Ondanks hun grote potentiële meerwaarde voor het
onderwijs worden games nog niet veel gebruikt. Er zijn technische
struikelblokken, niet iedereen is bekend met de mogelijkheden en het kost tijd
om goede games te vinden. De onlangs gelanceerde Databank Games neemt een
aantal belangrijke drempels voor het gebruik van games weg. In de Databank zijn
niet alleen de games zelf te vinden, maar staat ook allerlei informatie die
docenten kunnen gebruiken om de games effectief in te zetten zoals didactische tips, lesmateriaal,
randvoorwaarden en onderzoeksgegevens.

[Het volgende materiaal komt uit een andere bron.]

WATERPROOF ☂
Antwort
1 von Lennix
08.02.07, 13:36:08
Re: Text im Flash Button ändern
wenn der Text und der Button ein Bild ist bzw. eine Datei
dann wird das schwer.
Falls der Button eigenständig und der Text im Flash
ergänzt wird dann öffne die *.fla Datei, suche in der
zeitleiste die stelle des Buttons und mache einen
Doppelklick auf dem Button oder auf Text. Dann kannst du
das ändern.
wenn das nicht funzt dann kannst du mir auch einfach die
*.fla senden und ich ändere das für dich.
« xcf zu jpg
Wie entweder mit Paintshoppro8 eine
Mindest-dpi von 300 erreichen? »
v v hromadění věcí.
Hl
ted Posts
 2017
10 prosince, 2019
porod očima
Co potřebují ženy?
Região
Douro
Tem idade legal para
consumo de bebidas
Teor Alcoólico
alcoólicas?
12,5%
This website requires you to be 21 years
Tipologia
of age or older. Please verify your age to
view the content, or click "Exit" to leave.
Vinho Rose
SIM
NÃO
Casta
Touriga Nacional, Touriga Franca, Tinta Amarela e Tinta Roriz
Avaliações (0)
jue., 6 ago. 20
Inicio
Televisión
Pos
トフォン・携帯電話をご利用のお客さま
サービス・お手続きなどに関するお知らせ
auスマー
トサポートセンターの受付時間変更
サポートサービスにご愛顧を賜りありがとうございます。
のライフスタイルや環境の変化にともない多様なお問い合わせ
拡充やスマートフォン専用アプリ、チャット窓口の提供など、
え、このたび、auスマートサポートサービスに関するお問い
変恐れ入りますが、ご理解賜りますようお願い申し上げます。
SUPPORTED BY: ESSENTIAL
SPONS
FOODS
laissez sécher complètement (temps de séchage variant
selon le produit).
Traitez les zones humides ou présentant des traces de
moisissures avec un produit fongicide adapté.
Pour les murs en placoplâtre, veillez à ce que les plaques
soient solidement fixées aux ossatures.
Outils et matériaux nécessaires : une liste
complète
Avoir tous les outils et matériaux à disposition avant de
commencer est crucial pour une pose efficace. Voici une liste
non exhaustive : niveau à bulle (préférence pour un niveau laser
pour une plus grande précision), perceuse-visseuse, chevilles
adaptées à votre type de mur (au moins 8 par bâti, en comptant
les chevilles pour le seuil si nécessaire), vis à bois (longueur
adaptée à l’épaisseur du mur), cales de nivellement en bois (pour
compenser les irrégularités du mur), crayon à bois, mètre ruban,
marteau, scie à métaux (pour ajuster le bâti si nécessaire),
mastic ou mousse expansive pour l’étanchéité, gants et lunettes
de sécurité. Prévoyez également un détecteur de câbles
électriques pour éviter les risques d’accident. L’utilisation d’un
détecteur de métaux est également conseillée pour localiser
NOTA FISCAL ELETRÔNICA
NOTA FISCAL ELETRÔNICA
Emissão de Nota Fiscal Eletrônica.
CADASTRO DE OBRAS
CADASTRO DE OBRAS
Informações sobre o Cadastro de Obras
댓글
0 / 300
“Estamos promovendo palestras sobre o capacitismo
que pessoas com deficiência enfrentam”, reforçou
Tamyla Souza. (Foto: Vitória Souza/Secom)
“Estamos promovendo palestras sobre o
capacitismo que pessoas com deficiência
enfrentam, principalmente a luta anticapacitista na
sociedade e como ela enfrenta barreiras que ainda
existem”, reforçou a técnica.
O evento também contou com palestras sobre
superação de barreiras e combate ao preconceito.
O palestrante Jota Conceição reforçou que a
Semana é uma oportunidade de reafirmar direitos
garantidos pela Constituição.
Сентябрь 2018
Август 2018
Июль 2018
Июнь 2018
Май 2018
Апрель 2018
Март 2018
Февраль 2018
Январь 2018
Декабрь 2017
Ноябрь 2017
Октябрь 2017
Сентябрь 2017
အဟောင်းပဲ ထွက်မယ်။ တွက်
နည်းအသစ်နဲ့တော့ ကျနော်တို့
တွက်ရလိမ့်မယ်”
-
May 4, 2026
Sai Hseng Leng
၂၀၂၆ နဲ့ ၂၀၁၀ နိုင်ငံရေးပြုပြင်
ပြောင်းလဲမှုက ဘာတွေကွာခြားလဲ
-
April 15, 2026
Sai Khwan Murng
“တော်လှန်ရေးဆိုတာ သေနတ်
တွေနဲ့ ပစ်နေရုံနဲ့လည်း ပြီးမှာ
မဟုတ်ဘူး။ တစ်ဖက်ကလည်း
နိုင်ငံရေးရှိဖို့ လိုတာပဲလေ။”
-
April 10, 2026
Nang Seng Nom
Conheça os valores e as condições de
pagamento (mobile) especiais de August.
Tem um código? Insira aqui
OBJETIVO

Docenten kunnen bovendien hun ervaringen
met anderen delen.
Sinds een aantal maanden jaar ben ik op een ‘quest’ naar
games om de Databank te vullen en het woord quest is niet toevallig gekozen. Net
als in een game brengt ook deze quest plezierige spanning met zich mee, flow,
euforie bij nieuw te exploreren gebieden en onverwachte vergezichten, maar ook
eindeloos grinden van informatie op het internet en van onderzoeksverslagen.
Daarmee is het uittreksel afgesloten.